PESCINA
Orsa uccisa, minacce al telefono sbagliato del cacciatore
Una donna denuncia: "Da tre giorni non viviamo più. Non riusciamo nemmeno a spiegare che non siamo noi quelli che l'hanno ammazzata"
L'AQUILA. Rispondere al telefono e sentirsi dire "vergognati" o "devi morire". E' quello che sta accadendo a una donna di Pescina che per sua sfortuna ha un numero telefonico fisso che negli archivi web corrisponde a quello della Norcineria in cui lavora A.L., il 56enne di San Benedetto dei Marsi che ha ucciso a fucilate Amarena, l'orsa diventata simbolo del Parco Nazionale d'Abruzzo e dell'intera Regione. Non solo le minacce al cacciatore, ma anche a una famiglia che la sola "colpa" di avere lo stesso numero di telefono del primo.
"Da tre giorni non viviamo più", racconta all'agenzia Adnkronos la vittima, una donna di mezza età che vive con il figlio a pochi km da San Benedetto dei Marsi. "Ci eravamo accorti da tempo che c'era un problema con il numero di telefono. A volte ci chiamavano per chiederci arrosticini o altri tipi di carne, quindi abbiamo capito che pensavano di chiamare la norcineria di proprietà dell'uomo che oggi è noto per aver sparato all'orsa. Abbiamo cercato di risolvere il problema, per un po' non c'erano state più chiamate. Ora però, dopo i recenti fatti, è diventato un inferno".

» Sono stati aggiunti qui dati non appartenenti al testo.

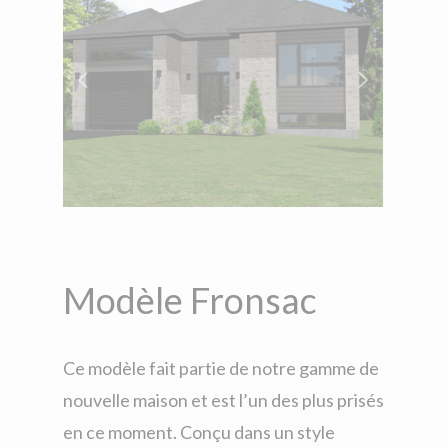
Modèle Fronsac
Ce modèle fait partie de notre gamme de
nouvelle maison
et est l’un des plus prisés
en ce moment. Conçu dans un style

Da giorni, il telefono di casa della donna squilla senza sosta, tra ingiurie e minacce: "Non riusciamo nemmeno a spiegare che non siamo noi quelli che hanno ammazzato Amarena - prosegue ancora la signora - perché ci offendono e poi riattaccano senza che noi possiamo dire nulla. Al di là di tutto, io vorrei dire a queste persone che il colpevole lo stabilisce la giustizia, non la pubblica gogna. Siamo tutti dalla parte dell'orsa e dei suoi poveri cuccioli, e anche del Parco d'Abruzzo, naturalmente, che ha subito una gravissima perdita. Però minacciare e offendere telefonicamente non è certo una soluzione".